* _Your goal_: Could you rewrite the data below, substituting "biscuits" for every "cookies" and keeping everything else the same?

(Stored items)
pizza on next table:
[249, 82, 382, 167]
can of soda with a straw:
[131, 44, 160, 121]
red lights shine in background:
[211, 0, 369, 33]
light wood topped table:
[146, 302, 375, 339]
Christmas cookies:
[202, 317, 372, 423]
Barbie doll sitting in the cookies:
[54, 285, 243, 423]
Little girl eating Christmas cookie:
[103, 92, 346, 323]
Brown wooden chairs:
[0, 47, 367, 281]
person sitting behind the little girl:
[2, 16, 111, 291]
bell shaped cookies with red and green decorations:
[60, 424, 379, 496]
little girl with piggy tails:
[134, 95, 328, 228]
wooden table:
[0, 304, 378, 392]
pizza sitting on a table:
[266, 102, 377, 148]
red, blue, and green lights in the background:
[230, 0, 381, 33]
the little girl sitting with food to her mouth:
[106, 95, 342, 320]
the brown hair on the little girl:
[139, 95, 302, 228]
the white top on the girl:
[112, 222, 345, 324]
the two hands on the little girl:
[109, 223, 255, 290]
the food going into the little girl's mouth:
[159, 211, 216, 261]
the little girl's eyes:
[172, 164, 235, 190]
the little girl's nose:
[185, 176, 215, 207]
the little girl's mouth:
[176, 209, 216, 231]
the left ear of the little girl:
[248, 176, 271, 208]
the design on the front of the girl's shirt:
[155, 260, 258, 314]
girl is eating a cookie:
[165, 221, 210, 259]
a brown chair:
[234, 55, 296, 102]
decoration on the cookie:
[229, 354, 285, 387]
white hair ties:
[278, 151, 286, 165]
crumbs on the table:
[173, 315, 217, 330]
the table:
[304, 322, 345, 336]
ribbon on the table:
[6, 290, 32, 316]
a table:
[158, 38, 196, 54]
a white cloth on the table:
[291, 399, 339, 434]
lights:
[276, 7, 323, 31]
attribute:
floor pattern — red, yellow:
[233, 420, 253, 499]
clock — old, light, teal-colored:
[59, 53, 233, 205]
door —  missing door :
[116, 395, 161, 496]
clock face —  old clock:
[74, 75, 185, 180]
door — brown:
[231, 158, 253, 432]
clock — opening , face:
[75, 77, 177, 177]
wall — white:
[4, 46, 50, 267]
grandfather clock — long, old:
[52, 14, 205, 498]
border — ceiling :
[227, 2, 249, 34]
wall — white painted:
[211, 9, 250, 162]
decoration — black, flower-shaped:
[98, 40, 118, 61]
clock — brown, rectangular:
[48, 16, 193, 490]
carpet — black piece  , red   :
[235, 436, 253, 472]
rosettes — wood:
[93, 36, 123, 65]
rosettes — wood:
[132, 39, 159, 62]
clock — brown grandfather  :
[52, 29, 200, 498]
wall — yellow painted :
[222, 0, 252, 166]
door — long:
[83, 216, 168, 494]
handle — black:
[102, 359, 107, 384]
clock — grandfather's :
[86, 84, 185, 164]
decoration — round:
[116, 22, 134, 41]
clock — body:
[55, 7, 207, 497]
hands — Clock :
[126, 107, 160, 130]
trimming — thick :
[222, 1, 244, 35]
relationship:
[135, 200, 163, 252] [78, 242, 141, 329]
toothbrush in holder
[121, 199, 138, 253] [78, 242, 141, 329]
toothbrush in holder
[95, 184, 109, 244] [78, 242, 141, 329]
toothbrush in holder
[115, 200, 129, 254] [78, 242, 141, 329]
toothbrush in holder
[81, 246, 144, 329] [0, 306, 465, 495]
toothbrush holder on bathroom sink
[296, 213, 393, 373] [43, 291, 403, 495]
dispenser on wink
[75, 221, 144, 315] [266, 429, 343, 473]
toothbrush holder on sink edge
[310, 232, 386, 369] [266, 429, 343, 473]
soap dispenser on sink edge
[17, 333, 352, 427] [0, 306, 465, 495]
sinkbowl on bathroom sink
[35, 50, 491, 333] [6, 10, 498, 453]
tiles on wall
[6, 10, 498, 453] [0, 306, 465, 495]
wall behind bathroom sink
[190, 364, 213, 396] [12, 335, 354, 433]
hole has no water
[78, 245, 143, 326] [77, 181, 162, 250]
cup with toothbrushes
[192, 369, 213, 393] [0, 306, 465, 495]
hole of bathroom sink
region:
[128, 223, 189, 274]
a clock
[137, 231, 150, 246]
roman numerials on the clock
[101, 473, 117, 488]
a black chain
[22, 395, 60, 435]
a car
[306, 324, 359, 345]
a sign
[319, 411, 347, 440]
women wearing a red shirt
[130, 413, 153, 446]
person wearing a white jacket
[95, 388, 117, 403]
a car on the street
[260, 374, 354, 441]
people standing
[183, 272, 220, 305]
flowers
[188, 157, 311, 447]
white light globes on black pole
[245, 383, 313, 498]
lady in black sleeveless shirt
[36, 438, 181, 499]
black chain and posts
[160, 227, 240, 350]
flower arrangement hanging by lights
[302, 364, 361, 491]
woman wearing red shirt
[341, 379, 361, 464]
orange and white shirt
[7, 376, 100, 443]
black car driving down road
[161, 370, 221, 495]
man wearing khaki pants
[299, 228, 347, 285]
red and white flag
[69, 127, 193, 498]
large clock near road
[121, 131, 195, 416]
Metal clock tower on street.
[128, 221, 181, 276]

* _Result of the exercise_:
pizza on next table:
[249, 82, 382, 167]
can of soda with a straw:
[131, 44, 160, 121]
red lights shine in background:
[211, 0, 369, 33]
light wood topped table:
[146, 302, 375, 339]
Christmas biscuits:
[202, 317, 372, 423]
Barbie doll sitting in the biscuits:
[54, 285, 243, 423]
Little girl eating Christmas cookie:
[103, 92, 346, 323]
Brown wooden chairs:
[0, 47, 367, 281]
person sitting behind the little girl:
[2, 16, 111, 291]
bell shaped biscuits with red and green decorations:
[60, 424, 379, 496]
little girl with piggy tails:
[134, 95, 328, 228]
wooden table:
[0, 304, 378, 392]
pizza sitting on a table:
[266, 102, 377, 148]
red, blue, and green lights in the background:
[230, 0, 381, 33]
the little girl sitting with food to her mouth:
[106, 95, 342, 320]
the brown hair on the little girl:
[139, 95, 302, 228]
the white top on the girl:
[112, 222, 345, 324]
the two hands on the little girl:
[109, 223, 255, 290]
the food going into the little girl's mouth:
[159, 211, 216, 261]
the little girl's eyes:
[172, 164, 235, 190]
the little girl's nose:
[185, 176, 215, 207]
the little girl's mouth:
[176, 209, 216, 231]
the left ear of the little girl:
[248, 176, 271, 208]
the design on the front of the girl's shirt:
[155, 260, 258, 314]
girl is eating a cookie:
[165, 221, 210, 259]
a brown chair:
[234, 55, 296, 102]
decoration on the cookie:
[229, 354, 285, 387]
white hair ties:
[278, 151, 286, 165]
crumbs on the table:
[173, 315, 217, 330]
the table:
[304, 322, 345, 336]
ribbon on the table:
[6, 290, 32, 316]
a table:
[158, 38, 196, 54]
a white cloth on the table:
[291, 399, 339, 434]
lights:
[276, 7, 323, 31]
attribute:
floor pattern — red, yellow:
[233, 420, 253, 499]
clock — old, light, teal-colored:
[59, 53, 233, 205]
door —  missing door :
[116, 395, 161, 496]
clock face —  old clock:
[74, 75, 185, 180]
door — brown:
[231, 158, 253, 432]
clock — opening , face:
[75, 77, 177, 177]
wall — white:
[4, 46, 50, 267]
grandfather clock — long, old:
[52, 14, 205, 498]
border — ceiling :
[227, 2, 249, 34]
wall — white painted:
[211, 9, 250, 162]
decoration — black, flower-shaped:
[98, 40, 118, 61]
clock — brown, rectangular:
[48, 16, 193, 490]
carpet — black piece  , red   :
[235, 436, 253, 472]
rosettes — wood:
[93, 36, 123, 65]
rosettes — wood:
[132, 39, 159, 62]
clock — brown grandfather  :
[52, 29, 200, 498]
wall — yellow painted :
[222, 0, 252, 166]
door — long:
[83, 216, 168, 494]
handle — black:
[102, 359, 107, 384]
clock — grandfather's :
[86, 84, 185, 164]
decoration — round:
[116, 22, 134, 41]
clock — body:
[55, 7, 207, 497]
hands — Clock :
[126, 107, 160, 130]
trimming — thick :
[222, 1, 244, 35]
relationship:
[135, 200, 163, 252] [78, 242, 141, 329]
toothbrush in holder
[121, 199, 138, 253] [78, 242, 141, 329]
toothbrush in holder
[95, 184, 109, 244] [78, 242, 141, 329]
toothbrush in holder
[115, 200, 129, 254] [78, 242, 141, 329]
toothbrush in holder
[81, 246, 144, 329] [0, 306, 465, 495]
toothbrush holder on bathroom sink
[296, 213, 393, 373] [43, 291, 403, 495]
dispenser on wink
[75, 221, 144, 315] [266, 429, 343, 473]
toothbrush holder on sink edge
[310, 232, 386, 369] [266, 429, 343, 473]
soap dispenser on sink edge
[17, 333, 352, 427] [0, 306, 465, 495]
sinkbowl on bathroom sink
[35, 50, 491, 333] [6, 10, 498, 453]
tiles on wall
[6, 10, 498, 453] [0, 306, 465, 495]
wall behind bathroom sink
[190, 364, 213, 396] [12, 335, 354, 433]
hole has no water
[78, 245, 143, 326] [77, 181, 162, 250]
cup with toothbrushes
[192, 369, 213, 393] [0, 306, 465, 495]
hole of bathroom sink
region:
[128, 223, 189, 274]
a clock
[137, 231, 150, 246]
roman numerials on the clock
[101, 473, 117, 488]
a black chain
[22, 395, 60, 435]
a car
[306, 324, 359, 345]
a sign
[319, 411, 347, 440]
women wearing a red shirt
[130, 413, 153, 446]
person wearing a white jacket
[95, 388, 117, 403]
a car on the street
[260, 374, 354, 441]
people standing
[183, 272, 220, 305]
flowers
[188, 157, 311, 447]
white light globes on black pole
[245, 383, 313, 498]
lady in black sleeveless shirt
[36, 438, 181, 499]
black chain and posts
[160, 227, 240, 350]
flower arrangement hanging by lights
[302, 364, 361, 491]
woman wearing red shirt
[341, 379, 361, 464]
orange and white shirt
[7, 376, 100, 443]
black car driving down road
[161, 370, 221, 495]
man wearing khaki pants
[299, 228, 347, 285]
red and white flag
[69, 127, 193, 498]
large clock near road
[121, 131, 195, 416]
Metal clock tower on street.
[128, 221, 181, 276]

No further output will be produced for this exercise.